1. Clone this repository:

   ```bash
   git clone https://github.com/mlcommons/algorithmic-efficiency.git
   ```

2. Build Docker

   ```bash
   cd algorithmic-efficiency/ && sudo docker build -t algorithmic-efficiency .
   ```

3. Run Docker

   ```bash
   sudo docker run --gpus all -it --rm -v $PWD:/home/ubuntu/algorithmic-efficiency --ipc=host algorithmic-efficiency
   ```

   Currently docker method installs both PyTorch and JAX

   </details>

## Running a workload

See the [`reference_algorithms/`](https://github.com/mlcommons/algorithmic-efficiency/tree/main/reference_algorithms) dir for training various algorithm implementations (note that none of these are valid submissions because they have workload-specific logic, so we refer to them as "algorithms" instead of "submissions").

### JAX

```bash
python3 submission_runner.py \
    --framework=jax \
    --workload=mnist \
    --experiment_dir=/home/znado \
    --experiment_name=baseline \
    --submission_path=reference_algorithms/development_algorithms/mnist/mnist_jax/submission.py \
    --tuning_search_space=reference_algorithms/development_algorithms/mnist/tuning_search_space.json
```

### PyTorch

```bash
python3 submission_runner.py \
    --framework=pytorch \
    --workload=mnist \
    --experiment_dir=/home/znado \
    --experiment_name=baseline \
    --submission_path=reference_algorithms/development_algorithms/mnist/mnist_pytorch/submission.py \
    --tuning_search_space=reference_algorithms/development_algorithms/mnist/tuning_search_space.json
```

When using multiple GPUs on a single node it is recommended to use PyTorch's
[distributed data parallel](https://pytorch.org/tutorials/intermediate/ddp_tutorial.html).
To do so, simply replace `python3` by

```bash
torchrun --standalone --nnodes=1 --nproc_per_node=N_GPUS
```

where `N_GPUS` is the number of available GPUs on the node. To only see output from the first process, you can run the following to redirect the output from processes 1-7 to a log file:
```bash
torchrun --redirects 1:0,2:0,3:0,4:0,5:0,6:0,7:0 --standalone --nnodes=1 --nproc_per_node=8
 ```

## Rules

The rules for the MLCommons Algorithmic Efficency benchmark can be found in the seperate [rules document](RULES.md). Suggestions, clarifications and questions can be raised via pull requests.

## Contributing

If you are interested in contributing to the work of the working group, feel free to [join the weekly meetings](https://mlcommons.org/en/groups/research-algorithms/), open issues, and see the [MLCommons contributing guidelines](CONTRIBUTING.md).

### Presubmit testing

We run basic presubmit checks with GitHub Actions, configured in the [.github/workflows](https://github.com/mlcommons/algorithmic-efficiency/tree/main/.github/workflows) folder.

To run the below commands, use the versions installed via `pip install -e '.[dev]'`.
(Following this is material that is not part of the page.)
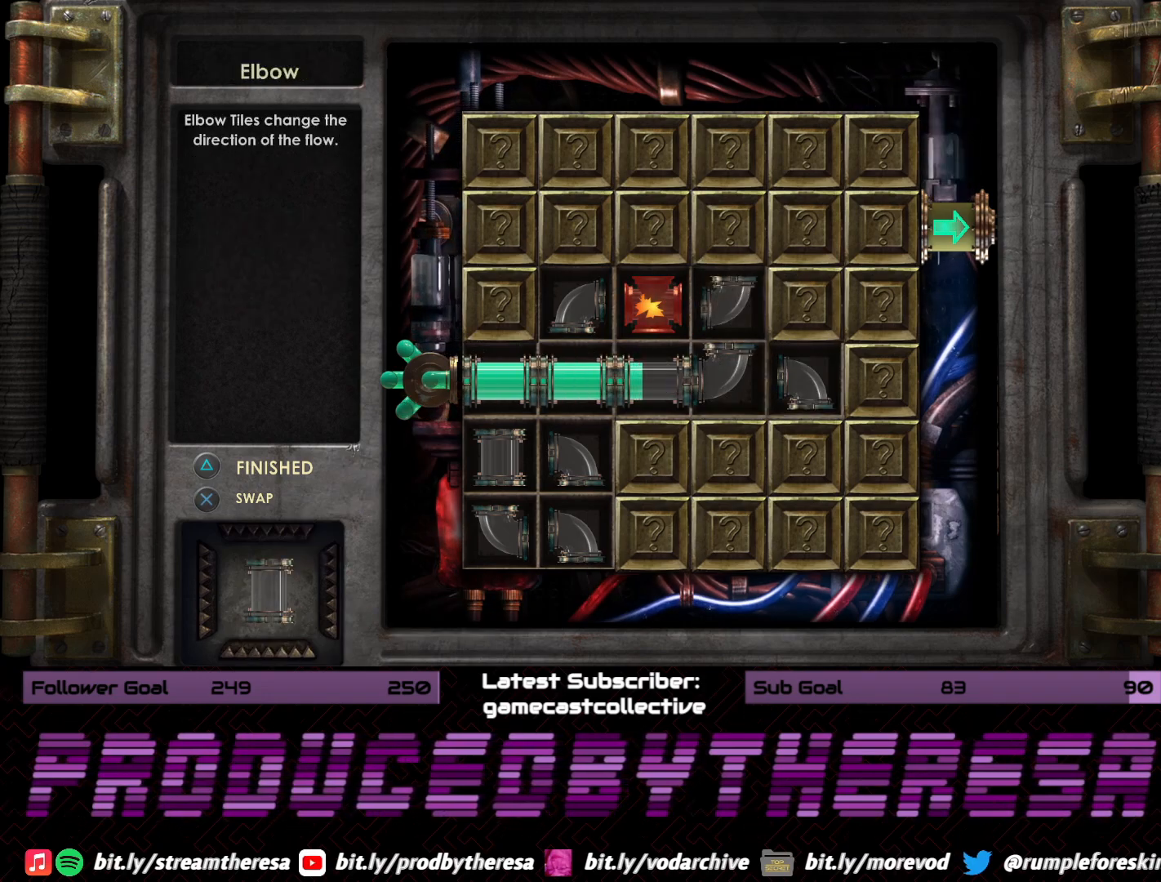
{"buttons": [], "left_stick": "center", "right_stick": "center", "events": [[117, "DPAD_LEFT", "down"], [217, "DPAD_LEFT", "up"], [317, "DPAD_LEFT", "down"], [433, "DPAD_LEFT", "up"]]}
To automatically fix formatting errors, run the following (*WARNING:* this will edit your code, so it is suggested to make a git commit first!):
```bash
yapf -i -r -vv -p algorithmic_efficiency baselines datasets reference_algorithms tests *.py
```

To sort all import orderings, run the following:
```bash
isort .
```

To just print out all offending import orderings, run the following:
```bash
isort . --check --diff
```

To print out all offending pylint issues, run the following:
```bash
pylint algorithmic_efficiency
pylint baselines
pylint datasets
pylint reference_algorithms
pylint submission_runner.py
pylint tests
```

You can also use `python tests/reference_algorithm_tests.py` to run a single model update and two model evals for each workload using the reference algorithm in `reference_algorithms/development_algorithms/`.